Susan Sontag says, "All photographs are momento mori. To take a photo is to participate in another person's (or thing's) mortality, vulnerability, mutability. Precisely by slicing out this moment and freezing it, all photographs testify to time's relentless melt." If so, the images of Kallstrom farm have the mark of the joker about them, laughing in time's face. Where splintered boards seem about to fall baby lambs scamper beneath their mothers. A ladder lies on a rooftop waiting for repairs to resume. A truck lies rusting in the weeds, it's cargo still aboard. Nobody can remember a time when it wasn't parked just there. Goats with curved goats and long beards graze and cast a cynical eye and answer back to the bahhh-hbahhh of the lambs. All about are the relics of 100 years of Kallstrom farming, custodians of an inscrutable story.
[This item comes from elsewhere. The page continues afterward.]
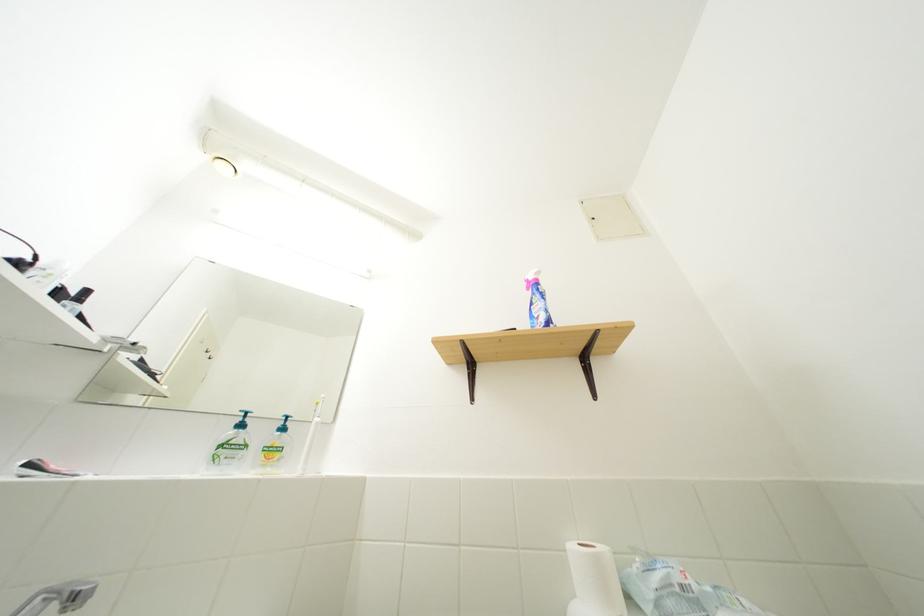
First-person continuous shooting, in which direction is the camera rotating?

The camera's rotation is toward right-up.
Cows, goats, lambs, and people barely notice as each carries out its appointed task.

Having just produced a more comprehensive image of Straight Farmstead, it's satisfying to follow it with a similarly comprehensive image of Kallstrom, the former quiet and shy, this one, a never resting prankster.

4 comments:

Chica, Cienna, and Cali said...

i'd give an arm and a leg to spot a scene like this......loved Sontag's quote u shared with us .

Emery Roth said...

I risk arm and leg regularly for shots. So far I've kept appendages intact. thanks for your comment. Incidentally, if English is your second language, you write it like a native. The couple who run the farm in this photo are former high school English students of mine. That said, I blush at the misspelling of "mystery" in my last post to you.

Ginnie Hart said...

I don't think I've ever seen a barn-stead that looked like this, Ted. It totally amazes me!

Unknown said...

I was quite amazed myself the first time I drove by, and I decided then and there to keep coming back until I could meet the owner. Early one morning I drove by when Brent Kallstrom was out front. I didn't recognize him at all, but he remembered me from when he was a student in my high school fiction writing class. However, I recognized his wife immediately and recalled her sister and one brother vividly.

Just this week I tried making contact with another farm owner, and was recognized by another former student. She didn't own the famr but quickly put me in touch with the owner of the farm.

Such are the joys of living in a small town. My students grow up, many move away, and all change. Since I've now been retired for 3 years there are no students in the school who remember me, but former students are all around, and several have helped in my effort to get access to photo sites.